## EXERCISE DESCRIPTION
Please retype the entries below exactly as they are written.

[Stored items]

============================================================

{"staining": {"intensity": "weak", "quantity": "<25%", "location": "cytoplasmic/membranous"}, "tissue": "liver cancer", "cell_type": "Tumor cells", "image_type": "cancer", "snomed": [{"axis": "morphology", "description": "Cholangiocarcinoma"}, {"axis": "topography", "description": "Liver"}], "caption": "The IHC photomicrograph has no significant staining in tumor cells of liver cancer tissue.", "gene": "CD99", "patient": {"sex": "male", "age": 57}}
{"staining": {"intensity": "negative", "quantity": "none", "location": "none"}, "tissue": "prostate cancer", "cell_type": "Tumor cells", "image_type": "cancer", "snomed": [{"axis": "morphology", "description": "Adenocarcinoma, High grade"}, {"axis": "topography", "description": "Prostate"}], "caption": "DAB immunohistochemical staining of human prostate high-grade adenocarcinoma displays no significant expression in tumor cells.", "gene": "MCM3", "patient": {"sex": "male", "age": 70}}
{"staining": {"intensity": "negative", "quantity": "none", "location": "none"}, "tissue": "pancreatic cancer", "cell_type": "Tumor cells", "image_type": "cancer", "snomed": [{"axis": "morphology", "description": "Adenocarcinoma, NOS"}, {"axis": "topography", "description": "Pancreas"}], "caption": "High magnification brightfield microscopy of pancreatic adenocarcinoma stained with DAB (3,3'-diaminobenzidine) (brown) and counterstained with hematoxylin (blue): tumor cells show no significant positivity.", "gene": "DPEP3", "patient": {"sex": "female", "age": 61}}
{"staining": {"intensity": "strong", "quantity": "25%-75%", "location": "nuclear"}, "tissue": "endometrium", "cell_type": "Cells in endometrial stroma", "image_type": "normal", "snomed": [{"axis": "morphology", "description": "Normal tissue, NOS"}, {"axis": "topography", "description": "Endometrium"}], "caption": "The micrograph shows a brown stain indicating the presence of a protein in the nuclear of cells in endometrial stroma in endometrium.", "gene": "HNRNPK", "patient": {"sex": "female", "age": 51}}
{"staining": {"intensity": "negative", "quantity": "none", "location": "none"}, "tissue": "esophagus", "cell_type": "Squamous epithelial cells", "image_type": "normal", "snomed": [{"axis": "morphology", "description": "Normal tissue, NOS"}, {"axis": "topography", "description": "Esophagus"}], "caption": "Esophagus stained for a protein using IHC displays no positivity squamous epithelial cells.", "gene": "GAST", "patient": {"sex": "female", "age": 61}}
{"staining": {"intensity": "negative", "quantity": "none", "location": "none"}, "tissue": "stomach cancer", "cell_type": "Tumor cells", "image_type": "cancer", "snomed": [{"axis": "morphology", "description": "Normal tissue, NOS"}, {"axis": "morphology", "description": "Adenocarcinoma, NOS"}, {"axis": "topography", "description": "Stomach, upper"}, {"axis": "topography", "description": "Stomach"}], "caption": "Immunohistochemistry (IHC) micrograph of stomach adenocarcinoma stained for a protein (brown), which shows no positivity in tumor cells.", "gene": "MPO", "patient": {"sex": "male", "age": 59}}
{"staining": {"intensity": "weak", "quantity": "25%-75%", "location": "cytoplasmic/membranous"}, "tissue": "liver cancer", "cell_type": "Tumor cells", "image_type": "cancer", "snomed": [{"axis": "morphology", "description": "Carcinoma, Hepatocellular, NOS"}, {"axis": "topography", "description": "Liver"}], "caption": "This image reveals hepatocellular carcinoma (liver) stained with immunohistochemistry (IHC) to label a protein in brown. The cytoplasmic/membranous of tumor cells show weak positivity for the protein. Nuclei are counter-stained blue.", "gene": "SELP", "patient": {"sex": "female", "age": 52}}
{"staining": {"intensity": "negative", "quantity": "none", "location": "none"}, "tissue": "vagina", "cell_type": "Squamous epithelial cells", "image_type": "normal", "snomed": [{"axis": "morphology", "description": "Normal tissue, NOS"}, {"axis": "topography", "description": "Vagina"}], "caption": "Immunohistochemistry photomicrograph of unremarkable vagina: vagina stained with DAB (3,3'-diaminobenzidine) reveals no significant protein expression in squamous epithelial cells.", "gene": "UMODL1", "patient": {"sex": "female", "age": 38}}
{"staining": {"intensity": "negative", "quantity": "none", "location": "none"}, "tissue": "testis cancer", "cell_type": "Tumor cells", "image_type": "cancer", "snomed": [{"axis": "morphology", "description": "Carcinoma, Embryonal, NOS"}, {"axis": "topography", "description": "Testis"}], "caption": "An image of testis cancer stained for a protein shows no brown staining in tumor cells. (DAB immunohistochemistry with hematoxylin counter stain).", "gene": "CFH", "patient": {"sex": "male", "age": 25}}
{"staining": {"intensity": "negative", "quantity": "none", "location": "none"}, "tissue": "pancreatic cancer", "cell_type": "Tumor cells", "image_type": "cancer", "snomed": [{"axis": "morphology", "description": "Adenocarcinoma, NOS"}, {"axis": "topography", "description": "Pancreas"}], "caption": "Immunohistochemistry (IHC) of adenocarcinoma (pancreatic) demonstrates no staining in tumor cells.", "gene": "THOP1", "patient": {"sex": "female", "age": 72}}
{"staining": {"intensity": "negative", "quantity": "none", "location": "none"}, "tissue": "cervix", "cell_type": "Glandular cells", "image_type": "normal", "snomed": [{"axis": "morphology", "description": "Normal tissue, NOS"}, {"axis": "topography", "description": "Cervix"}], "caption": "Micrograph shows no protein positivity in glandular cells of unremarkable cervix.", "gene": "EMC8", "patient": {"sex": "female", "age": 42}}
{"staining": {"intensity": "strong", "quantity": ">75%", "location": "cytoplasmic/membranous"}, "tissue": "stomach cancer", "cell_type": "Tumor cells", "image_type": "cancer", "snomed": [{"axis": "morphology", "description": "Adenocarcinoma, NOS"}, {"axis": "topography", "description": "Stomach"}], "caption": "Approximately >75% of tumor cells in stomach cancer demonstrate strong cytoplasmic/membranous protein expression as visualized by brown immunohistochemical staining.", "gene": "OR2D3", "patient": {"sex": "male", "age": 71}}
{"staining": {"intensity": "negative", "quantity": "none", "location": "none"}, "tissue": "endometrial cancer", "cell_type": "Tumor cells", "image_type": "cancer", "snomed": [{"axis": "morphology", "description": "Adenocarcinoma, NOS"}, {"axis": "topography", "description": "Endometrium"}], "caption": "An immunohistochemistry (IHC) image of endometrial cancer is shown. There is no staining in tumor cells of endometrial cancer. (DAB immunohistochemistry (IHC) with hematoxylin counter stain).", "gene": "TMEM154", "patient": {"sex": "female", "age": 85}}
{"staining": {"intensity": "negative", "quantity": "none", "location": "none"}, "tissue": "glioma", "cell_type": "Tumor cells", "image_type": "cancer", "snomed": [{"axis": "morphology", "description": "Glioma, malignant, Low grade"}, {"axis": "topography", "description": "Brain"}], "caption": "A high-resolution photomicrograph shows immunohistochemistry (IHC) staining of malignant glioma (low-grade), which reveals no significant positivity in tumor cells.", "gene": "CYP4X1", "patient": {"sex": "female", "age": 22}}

============================================================

## EXERCISE RESULT
{"staining": {"intensity": "weak", "quantity": "<25%", "location": "cytoplasmic/membranous"}, "tissue": "liver cancer", "cell_type": "Tumor cells", "image_type": "cancer", "snomed": [{"axis": "morphology", "description": "Cholangiocarcinoma"}, {"axis": "topography", "description": "Liver"}], "caption": "The IHC photomicrograph has no significant staining in tumor cells of liver cancer tissue.", "gene": "CD99", "patient": {"sex": "male", "age": 57}}
{"staining": {"intensity": "negative", "quantity": "none", "location": "none"}, "tissue": "prostate cancer", "cell_type": "Tumor cells", "image_type": "cancer", "snomed": [{"axis": "morphology", "description": "Adenocarcinoma, High grade"}, {"axis": "topography", "description": "Prostate"}], "caption": "DAB immunohistochemical staining of human prostate high-grade adenocarcinoma displays no significant expression in tumor cells.", "gene": "MCM3", "patient": {"sex": "male", "age": 70}}
{"staining": {"intensity": "negative", "quantity": "none", "location": "none"}, "tissue": "pancreatic cancer", "cell_type": "Tumor cells", "image_type": "cancer", "snomed": [{"axis": "morphology", "description": "Adenocarcinoma, NOS"}, {"axis": "topography", "description": "Pancreas"}], "caption": "High magnification brightfield microscopy of pancreatic adenocarcinoma stained with DAB (3,3'-diaminobenzidine) (brown) and counterstained with hematoxylin (blue): tumor cells show no significant positivity.", "gene": "DPEP3", "patient": {"sex": "female", "age": 61}}
{"staining": {"intensity": "strong", "quantity": "25%-75%", "location": "nuclear"}, "tissue": "endometrium", "cell_type": "Cells in endometrial stroma", "image_type": "normal", "snomed": [{"axis": "morphology", "description": "Normal tissue, NOS"}, {"axis": "topography", "description": "Endometrium"}], "caption": "The micrograph shows a brown stain indicating the presence of a protein in the nuclear of cells in endometrial stroma in endometrium.", "gene": "HNRNPK", "patient": {"sex": "female", "age": 51}}
{"staining": {"intensity": "negative", "quantity": "none", "location": "none"}, "tissue": "esophagus", "cell_type": "Squamous epithelial cells", "image_type": "normal", "snomed": [{"axis": "morphology", "description": "Normal tissue, NOS"}, {"axis": "topography", "description": "Esophagus"}], "caption": "Esophagus stained for a protein using IHC displays no positivity squamous epithelial cells.", "gene": "GAST", "patient": {"sex": "female", "age": 61}}
{"staining": {"intensity": "negative", "quantity": "none", "location": "none"}, "tissue": "stomach cancer", "cell_type": "Tumor cells", "image_type": "cancer", "snomed": [{"axis": "morphology", "description": "Normal tissue, NOS"}, {"axis": "morphology", "description": "Adenocarcinoma, NOS"}, {"axis": "topography", "description": "Stomach, upper"}, {"axis": "topography", "description": "Stomach"}], "caption": "Immunohistochemistry (IHC) micrograph of stomach adenocarcinoma stained for a protein (brown), which shows no positivity in tumor cells.", "gene": "MPO", "patient": {"sex": "male", "age": 59}}
{"staining": {"intensity": "weak", "quantity": "25%-75%", "location": "cytoplasmic/membranous"}, "tissue": "liver cancer", "cell_type": "Tumor cells", "image_type": "cancer", "snomed": [{"axis": "morphology", "description": "Carcinoma, Hepatocellular, NOS"}, {"axis": "topography", "description": "Liver"}], "caption": "This image reveals hepatocellular carcinoma (liver) stained with immunohistochemistry (IHC) to label a protein in brown. The cytoplasmic/membranous of tumor cells show weak positivity for the protein. Nuclei are counter-stained blue.", "gene": "SELP", "patient": {"sex": "female", "age": 52}}
{"staining": {"intensity": "negative", "quantity": "none", "location": "none"}, "tissue": "vagina", "cell_type": "Squamous epithelial cells", "image_type": "normal", "snomed": [{"axis": "morphology", "description": "Normal tissue, NOS"}, {"axis": "topography", "description": "Vagina"}], "caption": "Immunohistochemistry photomicrograph of unremarkable vagina: vagina stained with DAB (3,3'-diaminobenzidine) reveals no significant protein expression in squamous epithelial cells.", "gene": "UMODL1", "patient": {"sex": "female", "age": 38}}
{"staining": {"intensity": "negative", "quantity": "none", "location": "none"}, "tissue": "testis cancer", "cell_type": "Tumor cells", "image_type": "cancer", "snomed": [{"axis": "morphology", "description": "Carcinoma, Embryonal, NOS"}, {"axis": "topography", "description": "Testis"}], "caption": "An image of testis cancer stained for a protein shows no brown staining in tumor cells. (DAB immunohistochemistry with hematoxylin counter stain).", "gene": "CFH", "patient": {"sex": "male", "age": 25}}
{"staining": {"intensity": "negative", "quantity": "none", "location": "none"}, "tissue": "pancreatic cancer", "cell_type": "Tumor cells", "image_type": "cancer", "snomed": [{"axis": "morphology", "description": "Adenocarcinoma, NOS"}, {"axis": "topography", "description": "Pancreas"}], "caption": "Immunohistochemistry (IHC) of adenocarcinoma (pancreatic) demonstrates no staining in tumor cells.", "gene": "THOP1", "patient": {"sex": "female", "age": 72}}
{"staining": {"intensity": "negative", "quantity": "none", "location": "none"}, "tissue": "cervix", "cell_type": "Glandular cells", "image_type": "normal", "snomed": [{"axis": "morphology", "description": "Normal tissue, NOS"}, {"axis": "topography", "description": "Cervix"}], "caption": "Micrograph shows no protein positivity in glandular cells of unremarkable cervix.", "gene": "EMC8", "patient": {"sex": "female", "age": 42}}
{"staining": {"intensity": "strong", "quantity": ">75%", "location": "cytoplasmic/membranous"}, "tissue": "stomach cancer", "cell_type": "Tumor cells", "image_type": "cancer", "snomed": [{"axis": "morphology", "description": "Adenocarcinoma, NOS"}, {"axis": "topography", "description": "Stomach"}], "caption": "Approximately >75% of tumor cells in stomach cancer demonstrate strong cytoplasmic/membranous protein expression as visualized by brown immunohistochemical staining.", "gene": "OR2D3", "patient": {"sex": "male", "age": 71}}
{"staining": {"intensity": "negative", "quantity": "none", "location": "none"}, "tissue": "endometrial cancer", "cell_type": "Tumor cells", "image_type": "cancer", "snomed": [{"axis": "morphology", "description": "Adenocarcinoma, NOS"}, {"axis": "topography", "description": "Endometrium"}], "caption": "An immunohistochemistry (IHC) image of endometrial cancer is shown. There is no staining in tumor cells of endometrial cancer. (DAB immunohistochemistry (IHC) with hematoxylin counter stain).", "gene": "TMEM154", "patient": {"sex": "female", "age": 85}}
{"staining": {"intensity": "negative", "quantity": "none", "location": "none"}, "tissue": "glioma", "cell_type": "Tumor cells", "image_type": "cancer", "snomed": [{"axis": "morphology", "description": "Glioma, malignant, Low grade"}, {"axis": "topography", "description": "Brain"}], "caption": "A high-resolution photomicrograph shows immunohistochemistry (IHC) staining of malignant glioma (low-grade), which reveals no significant positivity in tumor cells.", "gene": "CYP4X1", "patient": {"sex": "female", "age": 22}}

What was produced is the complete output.